## Consignes à suivre
A. Recopiez sans rien changer la partie du reportage sur la Kabylie qui commence par les mots « Connus pour leurs » et se termine par « sur place. Reportage. ».
B. Rédigez la suite du reportage sur la Kabylie à partir de sa dernière phrase.

## Extrait
+---+

Connus pour leurs révoltes populaires, les habitants de la Kabylie sont aujourd’hui à bout de souffle. Dans les wilayas kabyles de Tizi Ouzou et de Bouira, l’élection présidentielle fédère peu et aucun des six candidats en course ne parvient à susciter un véritable élan d’enthousiasme, a-t-on constaté sur place. Reportage.
« J’ai passé ma jeunesse à militer, à descendre dans la rue. Les plus belles années de ma vie gâchées ». Aziz, une vingtaine d’années de syndicalisme au compteur, est amer. La ville, dont il est originaire, Bouira, n’a pas goûté à l’argent du pétrole. Pendant que la région voisine, Sétif, renaît de la tragédie nationale, peu d’investissements ont été injectés par les pouvoirs publics en Kabylie, au cours des quinze dernières années. « La Corée et l’Algérie ont gagné leur indépendance la même année, en 1962. Regardez où ils en sont, regardez ce que nous sommes devenus », il marque une pause, le regard affligé, puis reprend : « Et pourtant, ce ne sont pas les moyens qui nous manque ».
La mal-aimée
Au sein de la communauté kabyle, pas de doute, la région montagneuse fait les frais de son désamour pour le Président Abdelaziz Bouteflika. « On paye la rancune d’Abdelaziz Bouteflika contre la Kabyle parce qu’on l’a mal reçu en 1999. Depuis, il se venge de nous », accuse Djamel, un habitant de Tizi Ouzou d’une cinquantaine d’années.
Journaliste dans la presse locale, Rachid Yahou va plus loin. « Comment se fait-il que le terrorisme a été éradiqué ailleurs en Algérie alors que l’insécurité et les menaces de kidnappings restent le lot quotidien des habitants de Tizi Ouzou et de toute la Kabyle », s’insurge-t-il. Le mois dernier, la wilaya de Tizi Ouzou enregistrait son 80è enlèvement depuis 2005. Les ravisseurs exigent des sommes toujours plus faramineuses, de l’ordre de plusieurs millions de dinars. Pire, ils ne se contentent plus de retenir en otage leurs victimes, ils les assassinent parfois. Et ces enlèvements ne visent plus seulement les hommes d’affaires de la wilaya. Plus personne n’est à l’abri de ce banditisme lucratif, déplore le journaliste Tizi-Ouzien.

+---+

## Lignes de données
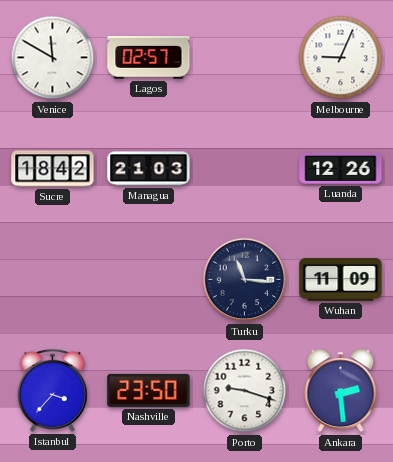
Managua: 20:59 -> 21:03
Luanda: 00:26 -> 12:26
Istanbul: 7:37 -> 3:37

+---+

## Réponses par consigne
A.
Connus pour leurs révoltes populaires, les habitants de la Kabylie sont aujourd’hui à bout de souffle. Dans les wilayas kabyles de Tizi Ouzou et de Bouira, l’élection présidentielle fédère peu et aucun des six candidats en course ne parvient à susciter un véritable élan d’enthousiasme, a-t-on constaté sur place. Reportage.

B.
A côté de l’insécurité galopante, l’explosion du chômage désespère tout au tant les jeunes de la région. « L’emploi en Kabylie, c’est un sujet cauchemar », lance Mohamed, 20 ans. Sans diplôme, ce jeune Tizi-Ouzien n’a pas trouvé d’autres recours qu’un « contrat premier emploi-jeune ». « C’est de l’esclavage moderne, de l’exploitation ! », assène-t-il. A ses côtés, son ami, Juba, 27 ans, également en « contrat premier emploi jeune » s’indigne du faible revenu, qu’il perçoit chaque fin de mois. « J’ai un diplôme d’informaticien et je n’ai trouvé que ça comme contrat. On est sous-payé pour le travail que nous effectuons. Ce qu’on nous donne c’est même pas un salaire », se lamente-t-il. Avec 35.000 dinars par mois, les deux jeunes hommes n’envisagent ni de louer un appartement, ni de fonder une famille dans un proche avenir. « En Algérie, l’âge de la majorité est repoussé à 35 ans dans la réalité », ironise Juba.
Boycott …
Dans ce contexte social électrique, l’élection présidentielle ne suscite aucun enthousiasme. En flânant dans les rues de Bouira et Tizi ouzou, on oublierait presqu’une échéance électorale primordiale pour le pays se tiendra le 17 avril prochain, soit dans deux semaines. « On préfère oublier ceux qui nous ont oubliés », explique Karim, un jeune entrepreneur encore étudiant. Connue pour être une circonscription avec un taux d’abstention parmi les plus élevés du pays, la Kabylie devrait logiquement voir ses habitants déserter une nouvelle fois en masse les urnes, le 17 avril.
Il faut reconnaître que les candidats ne se bousculent pas pour aller à la rencontre des habitants de la Kabylie. Samedi, Ali Benflis a été le premier a animé un double meeting en région, suivi ce dimanche par le benjamin des candidats, Abdelaziz Belaïd. La Kabylie fait-elle peur aux candidats ?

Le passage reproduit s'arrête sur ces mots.